By their very nature, terrorist attacks and natural disasters are fast-paced, info error-prone, and emotionally draining events. Public expectations need therefore to be managed in real-time with accurate updates and emotional intelligence. This requires a sober, reassuring, and fact-based style of communication, in which inevitable inaccuracies must be promptly and professionally corrected (see the FCO example below). Information transparency could be particularly challenging in times of crisis. On the one hand, the credibility of the digital channel of the embassy depends on the accuracy of the messages disseminated to the public as well as on its scope of disclosure. On the other hand, full transparency could risk amplifying the sense of panic in the audience and flood the channel with excessive and possibly inconsequential requests. The trade-off between full disclosure and efficiency ought to be decided by the “cell crisis,” but as a rule of thumb one would expect relevant information to be disclosed to the extent and at the pace that allows the embassy’s digital channel to function adequately.

Finally, once the crisis is over or about to conclude, the embassy needs to reflect on the political and digital circumstances pertaining to crisis termination. Politically, rituals expressing solidarity with the host government (in the case of terrorist attacks; see example below) are particularly important for showcasing the commitment of the embassy to the values and policies underpinning the bilateral relationship between the two countries. Digitally, a thorough “post-mortem” analysis of the crisis communication strategy needs to be undertaken with the purpose of identifying the most successful techniques of engaging the audience as well as the mistakes and errors that have negatively affected the communication process.
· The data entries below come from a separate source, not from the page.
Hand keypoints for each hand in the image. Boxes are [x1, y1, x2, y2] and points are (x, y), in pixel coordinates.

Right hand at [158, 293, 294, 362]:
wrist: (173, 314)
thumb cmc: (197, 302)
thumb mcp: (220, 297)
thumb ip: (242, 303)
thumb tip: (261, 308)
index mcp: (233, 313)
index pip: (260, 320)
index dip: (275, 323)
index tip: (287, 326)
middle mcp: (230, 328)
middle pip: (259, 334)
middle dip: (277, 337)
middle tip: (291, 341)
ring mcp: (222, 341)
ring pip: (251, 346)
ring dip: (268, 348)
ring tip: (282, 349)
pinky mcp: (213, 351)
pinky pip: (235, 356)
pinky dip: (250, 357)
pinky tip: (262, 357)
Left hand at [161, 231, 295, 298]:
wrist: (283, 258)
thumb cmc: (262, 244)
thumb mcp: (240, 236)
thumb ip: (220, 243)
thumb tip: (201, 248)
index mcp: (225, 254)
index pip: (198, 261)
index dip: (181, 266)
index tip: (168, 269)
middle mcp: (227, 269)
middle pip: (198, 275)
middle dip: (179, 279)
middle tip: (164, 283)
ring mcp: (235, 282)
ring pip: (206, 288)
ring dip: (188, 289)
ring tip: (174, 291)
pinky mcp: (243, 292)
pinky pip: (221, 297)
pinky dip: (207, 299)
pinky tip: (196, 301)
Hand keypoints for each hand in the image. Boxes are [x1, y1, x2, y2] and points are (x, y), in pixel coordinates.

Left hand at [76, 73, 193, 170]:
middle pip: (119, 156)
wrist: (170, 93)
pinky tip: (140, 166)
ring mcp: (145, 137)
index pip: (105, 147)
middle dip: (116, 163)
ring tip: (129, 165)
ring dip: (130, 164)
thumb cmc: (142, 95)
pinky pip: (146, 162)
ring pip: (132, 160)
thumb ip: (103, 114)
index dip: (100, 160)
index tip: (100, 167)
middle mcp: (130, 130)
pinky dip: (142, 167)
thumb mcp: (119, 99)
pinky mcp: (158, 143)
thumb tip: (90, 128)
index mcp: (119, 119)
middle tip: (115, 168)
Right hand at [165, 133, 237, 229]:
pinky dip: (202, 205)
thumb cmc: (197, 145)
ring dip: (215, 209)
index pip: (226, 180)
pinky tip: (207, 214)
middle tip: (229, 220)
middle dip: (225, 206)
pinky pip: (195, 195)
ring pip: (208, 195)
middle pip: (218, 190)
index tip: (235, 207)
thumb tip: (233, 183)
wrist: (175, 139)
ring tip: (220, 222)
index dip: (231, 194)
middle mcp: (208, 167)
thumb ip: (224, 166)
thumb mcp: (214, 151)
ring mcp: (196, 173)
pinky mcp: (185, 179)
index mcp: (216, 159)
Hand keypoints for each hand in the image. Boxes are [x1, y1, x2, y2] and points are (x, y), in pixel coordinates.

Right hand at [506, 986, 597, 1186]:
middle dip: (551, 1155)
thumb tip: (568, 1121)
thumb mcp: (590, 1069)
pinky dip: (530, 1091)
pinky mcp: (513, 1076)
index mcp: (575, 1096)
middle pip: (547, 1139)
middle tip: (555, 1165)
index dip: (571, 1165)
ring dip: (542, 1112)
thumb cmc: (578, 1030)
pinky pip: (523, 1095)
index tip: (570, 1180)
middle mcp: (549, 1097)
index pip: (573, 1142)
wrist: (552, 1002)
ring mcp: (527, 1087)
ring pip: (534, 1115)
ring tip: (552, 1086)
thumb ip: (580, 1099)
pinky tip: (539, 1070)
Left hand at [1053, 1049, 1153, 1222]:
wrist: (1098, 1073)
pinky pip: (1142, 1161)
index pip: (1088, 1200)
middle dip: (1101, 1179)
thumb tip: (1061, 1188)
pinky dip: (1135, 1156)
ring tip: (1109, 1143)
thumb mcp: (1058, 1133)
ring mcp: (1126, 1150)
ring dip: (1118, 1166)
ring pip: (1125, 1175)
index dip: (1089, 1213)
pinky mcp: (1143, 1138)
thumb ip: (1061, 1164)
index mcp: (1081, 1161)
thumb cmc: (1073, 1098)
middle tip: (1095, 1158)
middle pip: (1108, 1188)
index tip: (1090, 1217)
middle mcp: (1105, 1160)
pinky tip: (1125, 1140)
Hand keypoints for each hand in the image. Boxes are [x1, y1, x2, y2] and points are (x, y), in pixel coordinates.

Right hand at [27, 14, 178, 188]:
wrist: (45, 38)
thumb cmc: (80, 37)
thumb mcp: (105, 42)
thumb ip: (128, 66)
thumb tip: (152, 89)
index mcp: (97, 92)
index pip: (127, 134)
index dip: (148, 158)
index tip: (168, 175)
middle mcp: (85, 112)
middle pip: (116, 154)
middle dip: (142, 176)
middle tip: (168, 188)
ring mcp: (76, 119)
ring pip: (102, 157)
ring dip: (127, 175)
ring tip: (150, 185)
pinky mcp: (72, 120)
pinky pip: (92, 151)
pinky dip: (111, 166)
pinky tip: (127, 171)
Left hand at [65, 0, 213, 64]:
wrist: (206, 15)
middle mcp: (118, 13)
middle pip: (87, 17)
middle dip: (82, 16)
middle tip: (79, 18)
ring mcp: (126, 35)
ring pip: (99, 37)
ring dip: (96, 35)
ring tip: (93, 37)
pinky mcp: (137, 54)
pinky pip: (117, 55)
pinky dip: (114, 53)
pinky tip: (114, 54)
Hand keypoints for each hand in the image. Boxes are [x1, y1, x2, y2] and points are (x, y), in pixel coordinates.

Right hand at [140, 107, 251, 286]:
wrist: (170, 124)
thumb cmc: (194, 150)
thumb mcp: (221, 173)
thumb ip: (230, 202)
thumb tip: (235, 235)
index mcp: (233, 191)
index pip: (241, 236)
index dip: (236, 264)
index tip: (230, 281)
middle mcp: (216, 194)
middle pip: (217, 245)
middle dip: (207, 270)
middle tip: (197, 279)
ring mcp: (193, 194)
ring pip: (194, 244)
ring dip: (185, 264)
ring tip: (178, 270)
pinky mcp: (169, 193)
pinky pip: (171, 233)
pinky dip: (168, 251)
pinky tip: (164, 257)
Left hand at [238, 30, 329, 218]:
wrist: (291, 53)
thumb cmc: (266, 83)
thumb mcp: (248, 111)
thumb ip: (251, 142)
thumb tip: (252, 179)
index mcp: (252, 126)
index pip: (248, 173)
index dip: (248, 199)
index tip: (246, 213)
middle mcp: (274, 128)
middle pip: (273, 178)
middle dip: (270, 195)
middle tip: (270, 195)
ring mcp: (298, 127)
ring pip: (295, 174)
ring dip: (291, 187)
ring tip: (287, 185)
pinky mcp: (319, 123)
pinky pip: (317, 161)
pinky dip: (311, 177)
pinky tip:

The lessons thus learned should be used to update the set of guidelines of good practices for digital crisis management and disseminated to the other embassies by the MFA.

To conclude, digital platforms have emerged as indispensable tools for managing diplomatic crises in the digital age and for good reasons. They can help embassies and MFAs make sense of the nature and gravity of the events in real-time, streamline the decision-making process, manage the public’s expectations, and facilitate crisis termination. At the same time, they need to be used with great care as factual inaccuracies, coordination gaps, mismatched disclosure level, and poor symbolic signalling could easily derail digital efforts of crisis management.